-- PROBLEM 1 --
According to the post, in what year did the writer buy EU II and Crown of the North?
start TEXT
I posted this in a thread a few weeks back. I’m not sure if the devs read this, but in the hopes that I can have some positive impact on the game I wanted to post it again here hopefully somebody who has an influence on the game design can see it:

I just wanted to say a few thoughts as someone who has been a loyal paradox supporter since I bought EU II & Crown of the North way back in 2003 and as a shareholder since 2020. Hopefully I can provide some tiny part in making my favorite game of all time be the best it can be.

Firstly I would like to mention I am going to take on many topics so please don't downvote if you disagree with one or two things I say. Thanks.
Also I will say many of the things I was going to point out have already been confirmed or implied as in the game and I am very excited about the progress in what I assume is going to be Svea Rike IV aka Crown of the North III :)
end TEXT
start RECORDS SHOWN
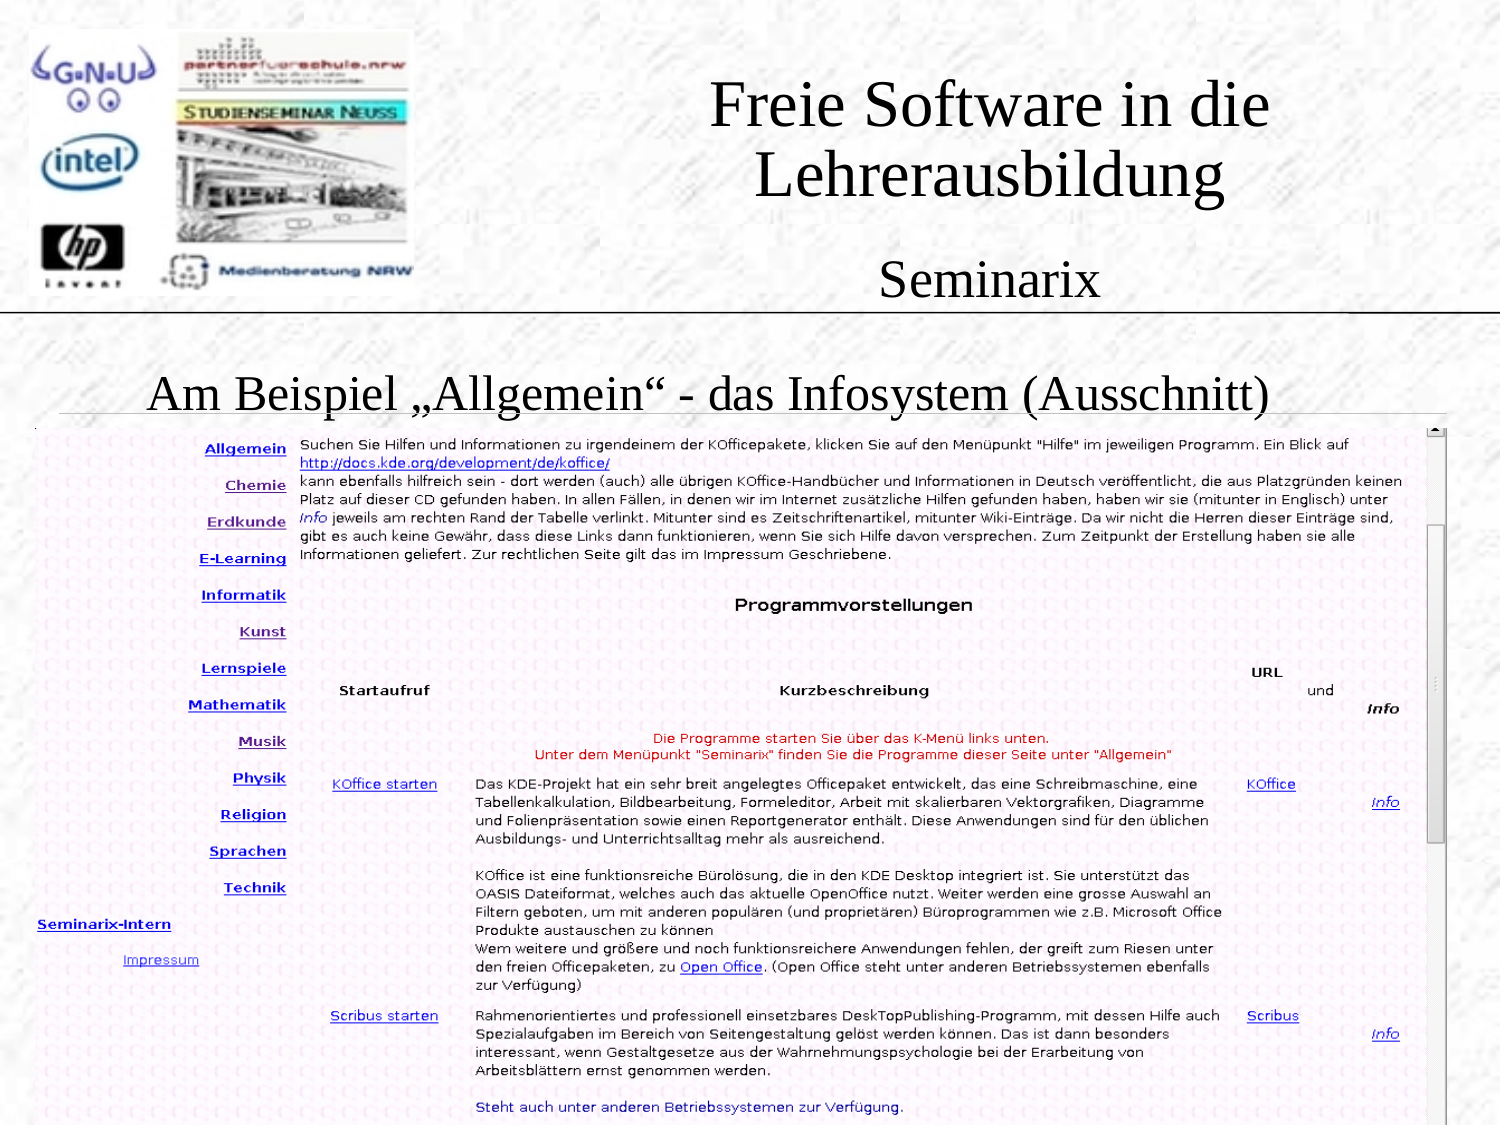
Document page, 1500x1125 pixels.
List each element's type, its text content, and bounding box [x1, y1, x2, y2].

picture [0, 314, 1500, 1125]
text_box Freie Software in die Lehrerausbildung Seminarix [476, 62, 1500, 317]
picture [0, 0, 1500, 311]
text_box Am Beispiel „Allgemein“ - das Infosystem (Ausschnitt) [29, 354, 1388, 425]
end RECORDS SHOWN
-- PROBLEM 2 --
Convert the lines of the listing above into a JSON list of strings, one string per line, omitting blank lines. Leave the picture out of the answer.

-- COMPLETE OUTPUT 1 --
2003

-- COMPLETE OUTPUT 2 --
[
  "Document page, 1500x1125 pixels.",
  "List each element's type, its text content, and bounding box [x1, y1, x2, y2].",
  "picture [0, 314, 1500, 1125]",
  "text_box Freie Software in die Lehrerausbildung Seminarix [476, 62, 1500, 317]",
  "picture [0, 0, 1500, 311]",
  "text_box Am Beispiel „Allgemein“ - das Infosystem (Ausschnitt) [29, 354, 1388, 425]"
]